When we hit the highway, many faces lit up at the sound of the drums. Some persons on the road could not help but move their feet and wave their hands. The drumming fever had overtaken most of the East Coast Highway. The ones who danced were mostly middle aged or old.
The drumming had a constant rhythm and when it shifted to something else, it was hardly noticeable. You had to listen. The only complaint I had was the sound which boomed in my eardrums. It was that unpleasant stinging that you get whenever you travel in a noisy minibus. I had to shift my head to a comfortable position so as not to feel it and truly enjoy the music. I wanted to get up and dance foolishly, but inhibitions overcame me that day.
“Come play lil now man, meh han’ tired,” Uncle Raghu said, as he handed over the stick to Pradesh, who eagerly collected it and began to play. ‘Rhythm,’ Uncle Raghu shouted. Pradesh’s beat changed and Uncle Raghu nodded his head in approval. Dinko had the Jhal. And for a brief period, the drums went along with the words, ‘rhythm and jhal.’
We soon arrived at the bride’s home and once again Uncle Raghu led the way. There were two other young drummers at the bride’s home, Navin and Alvin. Uncle Raghu’s son was also there.
Uncle Raghu and his students played their heart out, but it was a tough sell. The crowd was dead.
A huge stereo set, drowned the drumming out and Uncle Raghu had to take a seat.
Later in the day, a wedding attendee pulled him aside and asked him to play the drums at a yard across the street from the wedding. Uncle Raghu quickly called the students, grabbed his biggest drum and began to play for the man. The man danced with glee and pretty soon other men joined in.
Uncle Raghu beat the drum mightily with his drumming stick. He jumped into the air and pounded the drum. Feet shuffled from side, hands went up in the air, men laughed, men drank and men thanked Uncle Rhagu for playing the drums. He then began to entertain them with rhymes.

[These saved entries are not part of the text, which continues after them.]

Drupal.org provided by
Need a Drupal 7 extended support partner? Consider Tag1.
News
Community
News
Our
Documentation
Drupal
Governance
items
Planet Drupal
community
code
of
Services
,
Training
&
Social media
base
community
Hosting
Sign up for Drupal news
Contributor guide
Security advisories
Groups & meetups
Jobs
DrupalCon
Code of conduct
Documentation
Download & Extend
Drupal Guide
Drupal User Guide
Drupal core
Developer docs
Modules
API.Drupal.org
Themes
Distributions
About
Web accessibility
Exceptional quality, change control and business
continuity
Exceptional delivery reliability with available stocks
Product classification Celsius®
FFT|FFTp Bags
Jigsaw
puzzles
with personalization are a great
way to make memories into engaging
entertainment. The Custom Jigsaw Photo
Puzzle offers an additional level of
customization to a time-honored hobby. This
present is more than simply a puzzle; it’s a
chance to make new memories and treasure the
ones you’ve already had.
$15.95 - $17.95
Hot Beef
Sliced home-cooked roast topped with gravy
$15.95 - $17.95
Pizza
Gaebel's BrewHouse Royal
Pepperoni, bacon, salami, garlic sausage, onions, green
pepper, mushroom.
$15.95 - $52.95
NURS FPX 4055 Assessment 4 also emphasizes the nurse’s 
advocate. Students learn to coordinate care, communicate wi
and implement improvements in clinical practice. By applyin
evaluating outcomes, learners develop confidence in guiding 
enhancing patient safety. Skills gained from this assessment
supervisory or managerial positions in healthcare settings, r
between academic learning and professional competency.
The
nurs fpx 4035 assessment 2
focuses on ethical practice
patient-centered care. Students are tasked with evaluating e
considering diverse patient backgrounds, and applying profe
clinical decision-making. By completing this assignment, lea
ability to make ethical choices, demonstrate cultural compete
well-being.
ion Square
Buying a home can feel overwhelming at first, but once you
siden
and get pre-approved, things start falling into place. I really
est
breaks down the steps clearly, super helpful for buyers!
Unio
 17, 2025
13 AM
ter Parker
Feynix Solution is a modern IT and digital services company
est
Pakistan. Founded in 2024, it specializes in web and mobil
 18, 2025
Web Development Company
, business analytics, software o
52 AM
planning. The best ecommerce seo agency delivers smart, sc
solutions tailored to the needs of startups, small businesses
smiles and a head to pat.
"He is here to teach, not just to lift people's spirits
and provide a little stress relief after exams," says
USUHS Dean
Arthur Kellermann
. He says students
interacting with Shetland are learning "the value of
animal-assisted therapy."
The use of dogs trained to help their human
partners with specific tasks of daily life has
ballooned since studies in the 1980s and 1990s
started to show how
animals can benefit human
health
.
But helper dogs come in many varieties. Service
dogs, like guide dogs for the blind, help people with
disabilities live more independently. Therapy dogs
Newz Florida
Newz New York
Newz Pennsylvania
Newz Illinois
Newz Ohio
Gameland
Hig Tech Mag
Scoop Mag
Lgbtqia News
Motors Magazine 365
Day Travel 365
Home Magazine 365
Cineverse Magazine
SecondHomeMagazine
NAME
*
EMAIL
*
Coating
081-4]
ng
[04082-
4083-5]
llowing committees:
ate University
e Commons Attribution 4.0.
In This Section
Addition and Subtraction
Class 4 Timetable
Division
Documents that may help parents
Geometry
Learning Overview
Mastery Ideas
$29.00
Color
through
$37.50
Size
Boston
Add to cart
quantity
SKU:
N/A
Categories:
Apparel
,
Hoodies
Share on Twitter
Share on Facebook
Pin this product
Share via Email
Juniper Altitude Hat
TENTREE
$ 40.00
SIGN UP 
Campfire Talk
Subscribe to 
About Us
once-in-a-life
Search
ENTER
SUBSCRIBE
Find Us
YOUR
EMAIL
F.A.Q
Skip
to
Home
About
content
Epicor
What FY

“Joke, Joke, mek this plait shirt boy choke,” Uncle Raghu said, and the small crowd roared with laughter. “This boy hay, he does go by he galfren, ling ling, but when abe check um out, he na fit one thing,” the crowd laughed again.
And Uncle Raghu made one last joke, “long ago when Guyanese gal a gone Trinidad, dem a fly wid airplane and when the come back, them a cry fa belly pain.”
The jokes hit the men’s sweet spots and Uncle Raghu was called to play at the centre of the reception. The stereo stopped playing and this time, both men and women danced. Circular motions of the hand, hips moved from side to side and buttocks went up and down. The people laughed and the space got crowded. Uncle Raghu ended the day on a high note. “I’ve made my name in Lusignan, I have never played there before,” Uncle Raghu said smiling, while we made our way back to town.
Uncle Raghu began to tell me how wonderful drumming has been for him and the fruits that he has reaped because of his commitment to the culture. I had written at least a dozen questions for him and was hoping to interview him. He could not do the interview in the near future because of his busy schedule. This saddened me; I hoped to understand drumming more. Uncle Raghu inspired me, he is a cultural gem that is hidden away on the East Coast; he is a special person and I have not given up on my interview. Some day he’ll have time and some day I’ll cover his experiences from childhood to now.